Lytham St.Annes Express, Thursday April 18th, 1935
Greenhalgh Castle
HENRY VII BARONIAL
CASTLE.
Demolished After a Long Siege in 1646.
NEAR GARSTANG.
By R.G.S.
QUITE recently I met a puzzled man
from Pilling. He had been pulling down an old cottage. The walls were of
the common type, shells packed with rubble, and the beams were black oak
pinned with wooden pegs.
In part of the construction, however, sandstone had been
used, and he did not know its origin, because there is no such stone in the
village, and at the time when the cottage was built the materials nearest at
hand were always utilised.
I said that perhaps the stone came from Greenhalgh Castle,
just outside Garstang. When the castle was demolished in 1646, and only the
present stump left standing, a good deal of the material was used for building
in the district, and as years went on it was almost all taken away.
The events that preceded the demolition of Greenhalgh Castle
are so interesting that I am surprised they are not more generally known.
The castle was built by the Earl of Derby in the time of
Henry VII, when the barons were still a power in the land. The buildings were
in a rectangle around a great central courtyard, and there was a tower at each
corner. At the foot of the hill on which the ruins stood was a swamp,
supplemented by a moat for which it supplied the water.

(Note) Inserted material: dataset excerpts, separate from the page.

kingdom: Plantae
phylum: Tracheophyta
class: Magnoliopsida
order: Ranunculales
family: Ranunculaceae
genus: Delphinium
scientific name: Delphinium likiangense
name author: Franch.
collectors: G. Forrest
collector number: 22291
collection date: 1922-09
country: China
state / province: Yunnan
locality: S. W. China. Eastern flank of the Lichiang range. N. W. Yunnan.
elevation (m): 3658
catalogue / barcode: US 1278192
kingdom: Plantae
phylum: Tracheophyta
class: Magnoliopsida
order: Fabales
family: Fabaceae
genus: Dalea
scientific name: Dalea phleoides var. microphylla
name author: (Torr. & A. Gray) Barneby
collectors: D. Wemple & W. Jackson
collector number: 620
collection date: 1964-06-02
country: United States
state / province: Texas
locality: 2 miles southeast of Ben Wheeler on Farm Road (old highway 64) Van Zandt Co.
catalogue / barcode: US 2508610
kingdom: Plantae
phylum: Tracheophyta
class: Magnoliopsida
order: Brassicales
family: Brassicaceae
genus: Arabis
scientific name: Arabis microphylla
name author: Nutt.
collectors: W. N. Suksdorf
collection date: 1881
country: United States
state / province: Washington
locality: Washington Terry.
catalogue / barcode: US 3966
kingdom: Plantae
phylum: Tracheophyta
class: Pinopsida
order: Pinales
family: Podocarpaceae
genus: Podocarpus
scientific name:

The swamp has been drained for many years, but you may still
trace the site of the moat.
Unchanged
Country.

The country it commanded, I suppose, has changed less than
the castle. Then as now the young Wyre wound out of the hills, where wooded
slopes rose to the blue fells, and old Garstang town lay down in the
hollow. Leland, that indefatigable traveller who went everywhere and wrote
down what he saw, visited Garstang on a May day in 1535, and noted a "pretty
castle of the Lord of Derby's."
The siege of the castle, which began in 1846 and ended
in its destruction the following year, was recorded by a Puritan writer of the
time, and further traces of it may be found in the registers of Churchtown
Church. The war between King and Parliament had been dividing the Fylde
for some time when, on a day in May, 1645, Captain Nicholas Anderton. of
Claughton, whom our chronicler describes as " a most desperate Papist," took
possession of the castle and stayed there.
Almost at once Roundhead forces, based on Garstang, began
the long siege, and there must have been great excitement in the town. What
happened, according to the Puritan writer, was as follows:—
Laid Close
Siege.
"Colonel Dodding with his regiment, with Major Joseph
Rigby's cannons, laid close siege to Greenhalgh Castle, keeping their main
court at Garstang town.
" Into the castle were gotten many desperate Papists. Their governor was the
one Mr. Anderton. They vexed the country thereabouts extremely, fetching in the
night many honest men from their houses and making a commodity of them. They
sallied out oft, and killed some.
"They stood it out stoutly all through the winter. The country was put to
extraordinary charges in maintaining the men, who made a prey without pity,
such an abundance of provision they weekly destroyed.
"The leaguers thought to have undermined the castle and blown it up with
gunpowder. At great cost they spent much to pioneers, but to no effect, for the
ground was so sandy that it would not stand.
"At last this Anderton died, and they through watching being thereby
discouraged. they were glad to come to a composition to deliver the castle up
upon conditions. which were that they should go to their own houses and be
safe.
"It was ordered that the castle should be demolished and made untenable, and al
the timber taken out of it and sold. which was done. And so it lies
ruinated.
" It was very strong, and built so that it was impregnable with anv ordnance
whatsoever, having but one door into it, and the walls of an exceeding
thickness and very well secured together."
Five Feet
Thick.
You can still see how true his words were. There are the
remains of a tower 24 feet square, made of rubble sandstone, and the walls are
five feet thick. You may stand on the hill and look down to the town, imagining
how the attackers came up those same slopes, and how the defeated garrison
later walked down them. You may think also of the castle 100 years before that,
as Leland saw it when he crossed " the great stone bridge over Wyre."